Sparsh Mittal, Jeffrey S Vetter, “A Survey of Methods for Analyzing and Improving GPU Energy Efficiency”, in ACM Computing Surveys, vol. 47, no. 2, pp. 19:1-19:23, 2014. [WWW]
Many current high-performance clusters include one or more GPUs per node in order to dramatically reduce application execution time, but the utilization of these accelerators is usually far below 100%. In this context, emote GPU virtualization can help to reduce acquisition costs as well as the overall energy consumption. In this paper, we investigate the potential overhead and bottlenecks of several “heterogeneous” scenarios consisting of client GPU-less nodes running CUDA applications and remote GPU-equipped server nodes providing access to NVIDIA hardware accelerators. The experimental evaluation is performed using three general-purpose multicore processors (Intel Xeon, Intel Atom and ARM Cortex A9), two graphics accelerators (NVIDIA GeForce GTX480 and NVIDIA Quadro M1000), and two relevant scientific applications (CUDASW++ and LAMMPS) arising in bioinformatics and molecular dynamics simulations.
(A. Castelló, J. Duato, R. Mayo, A. J. Peña, E. S. Quintana-Ortí, V. Roca, and F. Silla, “On the Use of Remote GPUs and Low-Power Processors for the Acceleration of Scientific Applications”. Fourth International Conference on Smart Grids, Green Communications and IT Energy-aware Technologies, ENERGY 2014, Chamonix (France), pp. 57–62, 20 – 24 April 2014. [PDF])
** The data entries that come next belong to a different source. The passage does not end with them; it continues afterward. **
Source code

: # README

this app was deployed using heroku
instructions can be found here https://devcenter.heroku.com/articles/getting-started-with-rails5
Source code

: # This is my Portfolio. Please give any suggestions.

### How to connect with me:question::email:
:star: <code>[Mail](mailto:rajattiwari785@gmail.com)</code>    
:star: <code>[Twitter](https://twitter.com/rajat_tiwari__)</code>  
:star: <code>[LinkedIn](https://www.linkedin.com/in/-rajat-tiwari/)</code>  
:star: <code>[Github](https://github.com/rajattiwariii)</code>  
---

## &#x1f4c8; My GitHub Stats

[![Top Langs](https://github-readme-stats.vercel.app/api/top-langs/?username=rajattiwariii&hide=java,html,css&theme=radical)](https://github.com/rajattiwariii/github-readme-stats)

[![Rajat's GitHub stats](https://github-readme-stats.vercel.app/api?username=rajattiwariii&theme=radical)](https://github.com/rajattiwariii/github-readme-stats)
In this paper we evaluate the promise held by lowpower GPUs for non-graphic workloads that arise in embedded systems. Towards this, we map and implement 5 benchmarks, that find utility in very different application domains, to an embedded GPU. Our results show that apart from accelerated performance, embedded GPUs are promising also because of their energy efficiency which is an important design goal for battery-driven mobile devices. We show that adopting the same optimization strategies as those used for programming high-end GPUs might lead to worse performance on embedded GPUs. This is due to restricted features of embedded GPUs, such as, limited or no user-defined memory, small instruction-set, limited number of registers, among others. We propose techniques to overcome such challenges, e.g., by distributing the workload between GPUs and multi-core CPUs, similar to the spirit of heterogeneous computation.
(Arian Maghazeh, Unmesh D. Bordoloi, Petru Eles and Zebo Peng: “General Purpose Computing on Low-Power Embedded GPUs: Has It Come of Age?”, 13th International Conference on Embedded Computer Systems: Architectures, Modeling, and Simulation, Samos, Greece, July 15-18, 2013. [Preprint])
This paper by Takizawa et al. at Tohoku University describes a programming framework named Stream Programming with Runtime Auto-Tuning (SPRAT) that combines a high-level programming language with runtime processor selection. Today, a commodity PC can be seen as a hybrid computing system equipped with two different kinds of processors, i.e. CPU and GPU. Since the superiorities of GPUs in the performance and the power efficiency strongly depend on the system configuration and the data size determined at run time, a programmer cannot always know which processor should be used to execute a certain kernel. Therefore, this paper describes the SPRAT framework, which dynamically selects an appropriate processor so as to improve energy efficiency. The evaluation results clearly indicate that the run-time processor selection on execution of each kernel with the given data streams is promising for energy-aware computing on a hybrid computing system. (SPRAT:Runtime Processor Selection for Energy-aware Computing. Hiroyuki Takizawa, Katuto Sato, and Hiroaki Kobayashi. To appear in Proceedings of IEEE Cluster 2008 (the 3rd international workshop on automatic performance tuning).)